Very often a team of actor and director clicks and the movie becomes a classic. This occurred with the combination of Russell Mulcahy and Christopher Lambert with Highlander. This team is back again and the action is as fast paced as ever in Resurrection.

Resurrection is concerned with a series of bizarre murders. Each one is a man thirty-three years of age, each man has the name of an apostle and each one bleed to death when a limb was removed. What follows is a rapid decent into the pursuit of a serial killer. Unlike many movies of this nature little concern is given to why the killer does this. The detective cares little for what made a man into a sadistic murderer. He does not even seem to care to the actual motive except to the point where it may assist in tracking him down. No social causality here only an old fashion go out and get your man before he kills again.

Lambert plays Detective John Prudhomme of the Chicago police. He is presented as a complex man, unable to get most jokes, sullen, withdrawn and the type that keeps to himself. He has a wife played by Barbara Tyson. A little over a year before their child was killed in an accident and, typically, Prudhomme blames himself. He even has a crisis of faith when caught between his unanswered prayers and the Biblical nature of the crime he is investigating. His wife sends for the family priest. A man who is not unfamiliar with the grotesques plays the priest, director David Chronenberg. The remaining cast is excellent and adds further dimension to the main characters although they do little to advance their own. Resurrection is basically a vehicle for Lambert, which is pulled off better than I would have thought possible.

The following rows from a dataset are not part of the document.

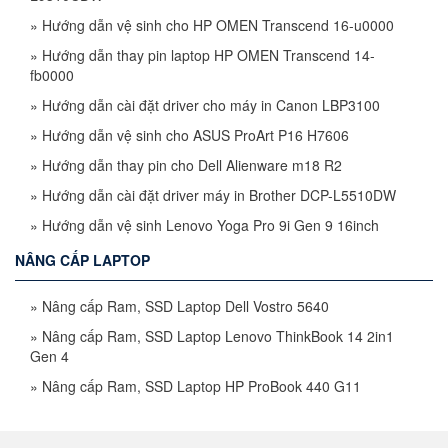
»
Hướng dẫn vệ sinh cho HP OMEN Transcend 16-u0000
»
Hướng dẫn thay pin laptop HP OMEN Transcend 14-
fb0000
»
Hướng dẫn cài đặt driver cho máy in Canon LBP3100
»
Hướng dẫn vệ sinh cho ASUS ProArt P16 H7606
»
Hướng dẫn thay pin cho Dell Alienware m18 R2
»
Hướng dẫn cài đặt driver máy in Brother DCP-L5510DW
»
Hướng dẫn vệ sinh Lenovo Yoga Pro 9i Gen 9 16inch
NÂNG CẤP LAPTOP
»
Nâng cấp Ram, SSD Laptop Dell Vostro 5640
»
Nâng cấp Ram, SSD Laptop Lenovo ThinkBook 14 2in1
Gen 4
»
Nâng cấp Ram, SSD Laptop HP ProBook 440 G11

What really makes Resurrection interesting was the direction. Mulcahy employs some very novel cinamagraphic techniques to keep the pace movie while letting you focus on the details of the story. One is a fast move of the camera half way around the actor. It is as if your perspective is whipped around a single moment of time. The other is a very unusal play of the slow motion view that is over used. The new approach used here is visually very interesting. Mucahy does keep you glued to the screen and wondering about what will happen next.

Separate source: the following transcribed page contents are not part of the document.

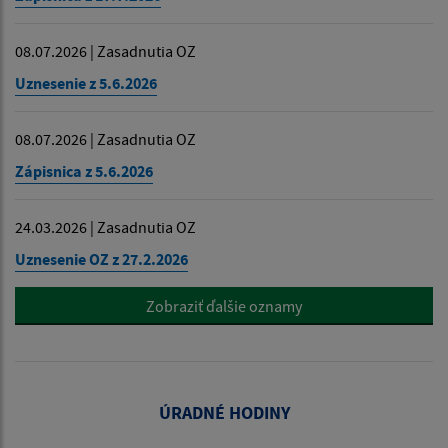
08.07.2026 | Zasadnutia OZ
Uznesenie z 5.6.2026
08.07.2026 | Zasadnutia OZ
Zápisnica z 5.6.2026
24.03.2026 | Zasadnutia OZ
Uznesenie OZ z 27.2.2026
Zobraziť ďalšie oznamy
ÚRADNÉ HODINY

The Resurrection DVD is pretty well done. The picture is excellent, crisp and clear. The one problem is the sound. Often, the bass is so high that I could not understand the dialogue. I had to turn on the sub titles to follow sections of the plot. The added features included an interesting director’s commentary with some good insight as to why things were done the way they were. For the true action buff out there, Resurrection is a must.